§ **QUESTIONS ON THE MATERIAL**:
**a)** Answer these questions from the interview excerpt, labeling each answer (i), (ii) or (iii):
(i) Which publication did the journalist Kaplan spoke with yesterday work for?
(ii) How long does Kaplan say it takes to build out a huge new model?
(iii) How many companies does Corcoran say are at the core of building out AI?
**b)** Decide whether each statement below agrees with the interview excerpt. For each, answer yes or no and quote the words that decide it:
(i) Kaplan believes AI development can realistically be slowed down through regulation.
(ii) Kaplan says AI safety gets lip service at best at many Silicon Valley conferences.
(iii) Corcoran asks whether one might try to get meetings with Sam Altman.
**c)** Reproduce the section of the interview excerpt that begins with the words containing "And I said, well, I’m" and ends with "can make efforts.".

§ **EXCERPT**:
▬▬▬▬▬▬▬▬▬▬

Well, this approach is more intelligent because it’s kind of simple. It’s like many minds are better than one. If you had the smartest AI in the world. Okay. That’s good. 

 But what if you had a community of a million of those smart copies of that smartest AI, plus a million humans? That combination, unless you really mess up the way that they’re coordinated, is going to be better than the one. Right? So the group is going to always be smarter than the one, unless you.

John Corcoran: 25:03

Solve more problems there for greater utility, therefore more valuable, therefore more profitable.

Dr. Craig Kaplan: 25:08

Yes. So that’s the value piece. And then the speed piece is which is faster to train a huge new model that requires building new data centers and nuclear power and everything that’s going to take, you know, 2 to 5 years to kind of build out or just take the pieces you have right now and plug them together in a smarter way. I mean, it’s always going to be faster to take your existing components, right? So you’re going to be faster and you’re going to be more powerful, and that’s going to be more profitable.

John Corcoran: 25:33

Yeah. I’m also curious for for you, you know, you decided you’re going to devote the next few years of your life focused on this, and it’s really like 5 to 7 companies that are at at the core of building out these AI. And you could take different approaches to that. It’s kind of like the Chicken Little problem, right? Do you, do you say like the sky is falling?

Do you tell everyone that. Do you stand outside of the buildings for these companies with a sign? Do you try and get meetings with Sam Altman? You know, talk a little bit about why you took the approach that you did, because mostly what you’re doing is you’re going on podcasts, you’re speaking at conferences, and you’re also trying to influence the minds of the researchers, who are kind of on the ground floor so that hopefully it bubbles up in the design of the system. So talk talk about that approach.

Dr. Craig Kaplan: 26:24

Yes. So it’s very fascinating. It’s been fascinating for me because I, I talk to different folks and sometimes I talk to people. In fact, yesterday I was talking to a journalist for, for the London Times and he was basically saying, this is reckless, this is crazy. We have to stop it.

And I said, well, I’m with you. But, you know, I just don’t think it’s going to stop. And so he was on the end of stop, stop, stop. And then I talked to other people. Like a lot of the conferences in Silicon Valley, there’s lip service at best to AI safety. 

 And almost everybody’s like, how do we go faster? Right. So there’s this kind of weird schizophrenia that’s going on in our society right now that’s sort of underneath the surface. But my view is I don’t think it can realistically be slowed down, regulated or stopped. You can have speed bumps and you can make efforts.

▬▬▬▬▬▬▬▬▬▬

§ **SUPPLIED INFORMATION**:

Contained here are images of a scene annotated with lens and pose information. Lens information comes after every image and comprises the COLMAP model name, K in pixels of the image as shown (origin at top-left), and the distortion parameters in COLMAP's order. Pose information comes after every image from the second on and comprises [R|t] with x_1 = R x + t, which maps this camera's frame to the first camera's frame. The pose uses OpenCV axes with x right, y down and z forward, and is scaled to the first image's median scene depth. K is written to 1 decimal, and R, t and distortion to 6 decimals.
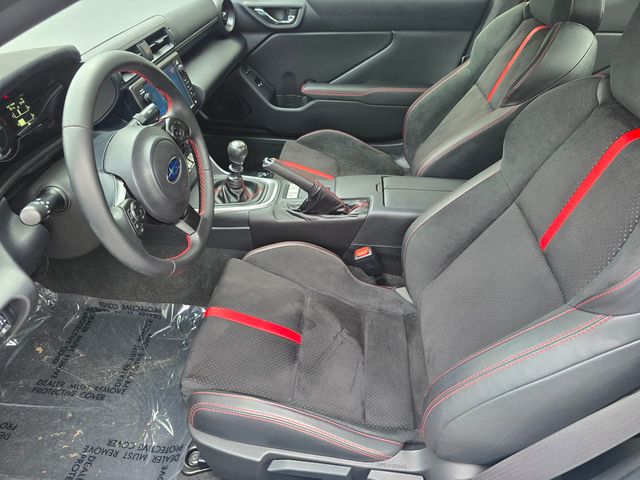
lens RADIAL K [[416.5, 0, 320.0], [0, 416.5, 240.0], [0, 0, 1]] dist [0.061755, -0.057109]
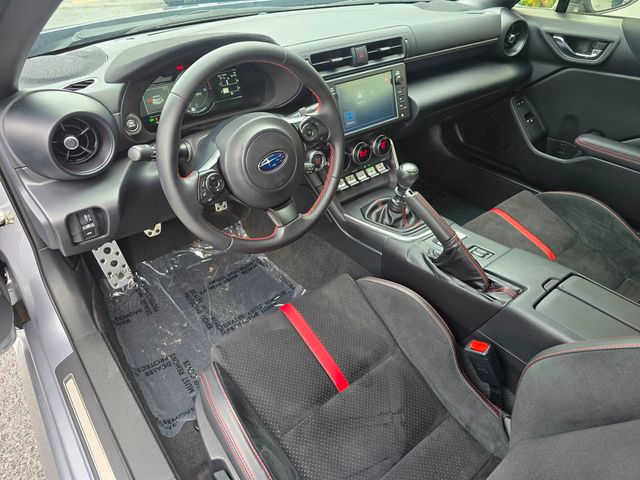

▬▬▬▬▬▬▬▬▬▬

§ **ANSWERS FOR THIS EXERCISE**:
**a)**
(i) The London Times.
(ii) 2 to 5 years.
(iii) 5 to 7 companies.

**b)**
(i) No: "But my view is I don’t think it can realistically be slowed down, regulated or stopped."
(ii) Yes: "Like a lot of the conferences in Silicon Valley, there’s lip service at best to AI safety."
(iii) Yes: "Do you try and get meetings with Sam Altman?"

**c)**
And I said, well, I’m with you. But, you know, I just don’t think it’s going to stop. And so he was on the end of stop, stop, stop. And then I talked to other people. Like a lot of the conferences in Silicon Valley, there’s lip service at best to AI safety. 

 And almost everybody’s like, how do we go faster? Right. So there’s this kind of weird schizophrenia that’s going on in our society right now that’s sort of underneath the surface. But my view is I don’t think it can realistically be slowed down, regulated or stopped. You can have speed bumps and you can make efforts.